Jobs that loop work should create sub jobs for each iteration lest one fail

This is part of the Semicolon&Sons Code Diary - consisting of lessons learned on the job. You're in the architecture category.

Last Updated: 2024-11-21

I have a background job in my code that emails every zip file contained in an order to customers. Roughly, the code is as follows:

class EmailFilesJob
  def perform(order)
    order.zip_files_available_for_download.each do |zip_file|
      file = Paperclip.io_adapters.for(zip_file.zip)
      GenericEmail.send_file(file, order.user.email).deliver_now
    end
  end
end

One customer an obscenely large order with ~60 zip files, one of which was too big to email. When this email files job executed, it got through the first 15 files, then on the 16th it hit the huge file and the job aborted.

Nothing too bad so far.
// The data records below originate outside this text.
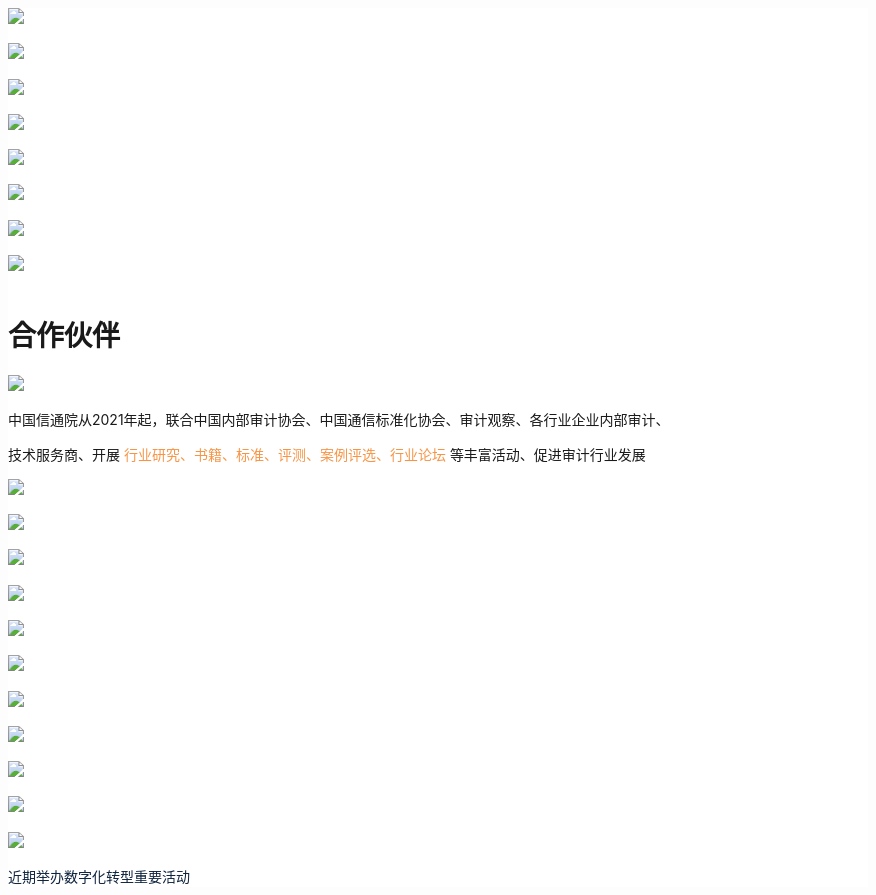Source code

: ![](images/you-lian_91.png)

![](images/you-lian_92.png)

![](images/you-lian_93.png)

![](images/you-lian_94.png)

![](images/you-lian_95.png)

![](images/you-lian_96.png)

![](images/you-lian_97.png)

![](images/you-lian_98.png)

# 合作伙伴

![](images/you-lian_99.jpg)

中国信通院从2021年起，联合中国内部审计协会、中国通信标准化协会、审计观察、各行业企业内部审计、

技术服务商、开展 <span style="color:#f79546">行业研究、书籍、标准、评测、案例评选、行业论坛</span> 等丰富活动、促进审计行业发展

![](images/you-lian_100.png)

![](images/you-lian_101.png)

![](images/you-lian_102.png)

![](images/you-lian_103.png)

![](images/you-lian_104.png)

![](images/you-lian_105.png)

![](images/you-lian_106.png)

![](images/you-lian_107.png)

![](images/you-lian_108.jpg)

![](images/you-lian_109.jpg)

![](images/you-lian_110.jpg)

<span style="color:#0f243e">近期举办数字化转型重要活动</span>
Except that my job-runner retried this job two more times, leading to the first 15 files being delivered three times apiece to the user's inbox, leaving an unprofessional mess.

The lesson here is that background jobs that take many smaller actions (e.g. send 60 emails) should somehow maintain progress (e.g. with state or by queuing up sub-background jobs) to avoid breaking idempotency.

This could have been achieved with a simple change:

class EmailFilesJob
  def perform(order)
    order.zip_files_available_for_download.each do |zip_file|
      file = Paperclip.io_adapters.for(zip_file.zip)
      # deliver_later queues up another job
      GenericEmail.send_file(file, order.user.email).deliver_later
    end
  end
end

deliver_later would queue up the creation of another job to send that one zip file, meaning that the overall EmailFilesJob would execute perfectly every time, since all it does is queue up other jobs. The individual email that was too large would exclusively fail, and this can be safely retried.